Lonely—that was the word he was searching for. How lonely to be forced to stay in an empty relationship with no way out. In that one aspect, at least, the implosion of her career and cover was a blessing—she had been handed her out. He wondered if she’d see it that way.
He meandered through the rest of the house and found her in the big, open kitchen. A pot of water boiled on the stove, sauce simmered, and she chopped an onion. She’d lit a big pillar candle that sat on the island. The light reflected off the wall of windows and danced across her face.
She glanced up at him. “I’m starving, so I figured I’d get dinner started. Hope you’re in the mood for spaghetti.”
His stomach growled, and he realized how long it had been since he’d had a meal. “Sounds great. What can I do?”
He washed his hands at the sink and turned, expectant, and waited for her to give him a task.
“First, can you close the windows? It’s getting chilly in here.”
He walked around the first floor, shutting and locking the windows. He peered out into the darkness but saw only his reflection bouncing back at him. He frowned and returned to the kitchen.

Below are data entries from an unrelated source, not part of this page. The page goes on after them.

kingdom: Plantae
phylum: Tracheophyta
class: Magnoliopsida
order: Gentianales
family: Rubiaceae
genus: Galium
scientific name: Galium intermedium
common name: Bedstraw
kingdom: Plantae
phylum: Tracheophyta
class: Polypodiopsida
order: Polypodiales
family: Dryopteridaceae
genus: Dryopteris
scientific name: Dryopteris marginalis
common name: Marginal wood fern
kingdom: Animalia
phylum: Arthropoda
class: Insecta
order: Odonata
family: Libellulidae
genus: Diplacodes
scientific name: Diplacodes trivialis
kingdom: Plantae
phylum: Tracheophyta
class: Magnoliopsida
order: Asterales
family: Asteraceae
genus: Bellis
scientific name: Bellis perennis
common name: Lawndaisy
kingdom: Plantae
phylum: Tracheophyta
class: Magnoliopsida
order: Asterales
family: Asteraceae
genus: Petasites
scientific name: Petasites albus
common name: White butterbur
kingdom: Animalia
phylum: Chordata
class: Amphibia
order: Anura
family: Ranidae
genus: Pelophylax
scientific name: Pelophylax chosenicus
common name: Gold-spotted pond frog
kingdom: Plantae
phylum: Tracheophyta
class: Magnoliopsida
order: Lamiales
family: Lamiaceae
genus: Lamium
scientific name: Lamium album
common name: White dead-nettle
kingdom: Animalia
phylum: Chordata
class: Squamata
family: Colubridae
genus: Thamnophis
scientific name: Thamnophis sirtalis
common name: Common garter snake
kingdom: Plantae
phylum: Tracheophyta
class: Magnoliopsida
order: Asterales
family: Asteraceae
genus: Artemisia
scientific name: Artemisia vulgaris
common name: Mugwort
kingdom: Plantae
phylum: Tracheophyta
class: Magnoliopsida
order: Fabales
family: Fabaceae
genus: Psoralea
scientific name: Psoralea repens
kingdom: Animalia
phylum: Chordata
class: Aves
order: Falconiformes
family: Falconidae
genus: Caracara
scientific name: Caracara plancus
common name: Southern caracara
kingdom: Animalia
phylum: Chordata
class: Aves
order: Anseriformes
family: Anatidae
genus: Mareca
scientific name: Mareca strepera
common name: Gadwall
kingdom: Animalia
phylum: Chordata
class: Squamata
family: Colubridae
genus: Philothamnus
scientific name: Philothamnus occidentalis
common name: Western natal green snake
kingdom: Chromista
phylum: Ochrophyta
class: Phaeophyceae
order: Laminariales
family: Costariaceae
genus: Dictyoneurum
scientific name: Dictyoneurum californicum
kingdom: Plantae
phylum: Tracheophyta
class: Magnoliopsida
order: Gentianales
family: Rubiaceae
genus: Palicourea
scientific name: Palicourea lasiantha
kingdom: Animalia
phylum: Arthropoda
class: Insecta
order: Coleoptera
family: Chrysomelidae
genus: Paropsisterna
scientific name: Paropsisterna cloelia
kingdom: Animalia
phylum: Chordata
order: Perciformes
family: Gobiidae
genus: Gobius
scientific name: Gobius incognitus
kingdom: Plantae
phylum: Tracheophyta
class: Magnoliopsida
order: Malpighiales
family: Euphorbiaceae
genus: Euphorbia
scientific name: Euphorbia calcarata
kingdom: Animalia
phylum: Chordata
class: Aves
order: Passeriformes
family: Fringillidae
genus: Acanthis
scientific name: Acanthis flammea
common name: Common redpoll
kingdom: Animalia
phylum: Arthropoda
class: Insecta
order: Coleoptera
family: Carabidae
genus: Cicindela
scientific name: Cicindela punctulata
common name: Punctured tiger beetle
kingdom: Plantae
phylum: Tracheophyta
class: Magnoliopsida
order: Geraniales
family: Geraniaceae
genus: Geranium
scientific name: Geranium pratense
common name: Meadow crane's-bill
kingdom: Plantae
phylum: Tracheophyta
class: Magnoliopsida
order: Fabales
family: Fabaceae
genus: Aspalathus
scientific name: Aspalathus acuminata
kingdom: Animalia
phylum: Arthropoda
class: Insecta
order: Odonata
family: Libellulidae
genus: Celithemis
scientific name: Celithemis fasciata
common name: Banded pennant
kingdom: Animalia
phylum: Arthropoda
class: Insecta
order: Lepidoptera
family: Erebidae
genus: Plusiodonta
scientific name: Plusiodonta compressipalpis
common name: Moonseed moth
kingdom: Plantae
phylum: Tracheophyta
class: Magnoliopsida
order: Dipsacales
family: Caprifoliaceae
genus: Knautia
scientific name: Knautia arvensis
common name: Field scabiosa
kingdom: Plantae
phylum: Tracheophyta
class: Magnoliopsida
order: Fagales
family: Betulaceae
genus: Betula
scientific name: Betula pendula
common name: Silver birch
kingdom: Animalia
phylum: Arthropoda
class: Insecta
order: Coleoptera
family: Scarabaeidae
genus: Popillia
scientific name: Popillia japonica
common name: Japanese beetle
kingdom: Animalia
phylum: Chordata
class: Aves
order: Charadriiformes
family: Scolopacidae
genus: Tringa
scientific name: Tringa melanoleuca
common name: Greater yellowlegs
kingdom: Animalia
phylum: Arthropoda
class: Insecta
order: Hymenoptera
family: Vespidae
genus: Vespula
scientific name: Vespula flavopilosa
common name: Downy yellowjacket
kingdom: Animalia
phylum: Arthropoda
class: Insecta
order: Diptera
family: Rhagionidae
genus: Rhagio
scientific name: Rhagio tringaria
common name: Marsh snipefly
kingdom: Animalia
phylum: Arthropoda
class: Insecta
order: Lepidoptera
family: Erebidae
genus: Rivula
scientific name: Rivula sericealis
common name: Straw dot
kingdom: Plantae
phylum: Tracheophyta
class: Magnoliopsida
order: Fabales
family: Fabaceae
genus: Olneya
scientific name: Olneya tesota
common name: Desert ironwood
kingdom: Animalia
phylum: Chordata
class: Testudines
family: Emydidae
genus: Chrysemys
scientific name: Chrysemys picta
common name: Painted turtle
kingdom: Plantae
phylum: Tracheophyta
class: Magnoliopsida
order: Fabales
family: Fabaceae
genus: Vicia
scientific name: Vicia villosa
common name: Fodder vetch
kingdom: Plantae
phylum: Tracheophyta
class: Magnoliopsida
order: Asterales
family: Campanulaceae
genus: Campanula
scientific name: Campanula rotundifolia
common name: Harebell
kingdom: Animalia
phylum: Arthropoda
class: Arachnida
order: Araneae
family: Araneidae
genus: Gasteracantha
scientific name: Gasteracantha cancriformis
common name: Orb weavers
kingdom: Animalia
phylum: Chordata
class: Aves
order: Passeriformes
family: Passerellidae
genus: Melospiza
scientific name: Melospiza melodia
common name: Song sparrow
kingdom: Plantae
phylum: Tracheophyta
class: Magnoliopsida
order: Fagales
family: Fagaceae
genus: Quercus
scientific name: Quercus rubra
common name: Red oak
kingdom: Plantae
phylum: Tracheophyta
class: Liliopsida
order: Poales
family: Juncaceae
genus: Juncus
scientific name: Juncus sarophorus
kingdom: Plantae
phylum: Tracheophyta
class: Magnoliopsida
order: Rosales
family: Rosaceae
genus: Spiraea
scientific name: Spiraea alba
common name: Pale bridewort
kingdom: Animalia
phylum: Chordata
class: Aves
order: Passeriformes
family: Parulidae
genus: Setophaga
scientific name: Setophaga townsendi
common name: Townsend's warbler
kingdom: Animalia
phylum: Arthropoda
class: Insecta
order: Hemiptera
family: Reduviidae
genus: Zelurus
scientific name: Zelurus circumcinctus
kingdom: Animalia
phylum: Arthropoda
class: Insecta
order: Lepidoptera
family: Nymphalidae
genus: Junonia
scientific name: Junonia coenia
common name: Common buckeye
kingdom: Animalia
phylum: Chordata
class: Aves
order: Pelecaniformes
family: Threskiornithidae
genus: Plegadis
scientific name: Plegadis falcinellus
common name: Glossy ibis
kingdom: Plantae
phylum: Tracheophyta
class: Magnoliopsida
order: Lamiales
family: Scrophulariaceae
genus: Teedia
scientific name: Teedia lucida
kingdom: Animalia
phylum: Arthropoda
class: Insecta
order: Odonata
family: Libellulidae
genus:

“Done. Now what?” He shook
off the vulnerable, uneasy feeling that settled over him when he looked out into the dark woods.
“Want to make the meatballs?” She pointed with the knife at the ground beef, sausage, and bread crumbs laid out on the counter.
He rolled up his sleeves and began to shape the meat. They worked in silence and moved in tandem, shifting and stepping back to make room as if they’d choreographed a routine. She slid a pile of diced onions into his mixture and turned in a graceful motion to preheat the oven. It was a warm, domestic scene—if you ignored the CNI agent’s handgun she’d placed in easy reach beside the cutting the board.
He nodded approvingly. Knowing that she was also armed and prepared took some of the edge off the dark night. She bent and opened a wine chiller set under the cabinets and held up a bottle of Chianti.
“This has been here forever, but it’s my dad’s. He only buys the good stuff. What do you think?”
He eyed the wine and considered. The last thing he needed to do around this woman was loosen his inhibitions. And, from a mission standpoint, alcohol was always a bad idea. It made a guy slow to react and sleepy. But then, again, it had been a hell of a day. One glass with dinner might help take the edge off.
As he opened his mouth to answer, the crash of breaking glass filled the air. He grabbed her arm and yanked her to the floor. They crouched behind the island and listened to the crescendo of plate glass windows shattering. In the distance, the repeated crack and echo of gun reports sounded.
He flicked his eyes in her direction as he pulled his gun. She snaked her hand up to the island and grabbed the other weapon. Her blue eyes sparked with electricity and she cocked her head, listening hard.
“It sounds like two shooters,” she whispered.
He held his breath and listened. Crack, crack. The reports overlapped—faster than one person could fire.
“I think that’s right.”
“We should try to get to the car. We’re sitting ducks here.” Her voice was calm, emotionless.
He reached up and switched off the stove burners. No need to set the place on fire. She crawled to the oven and turned it off.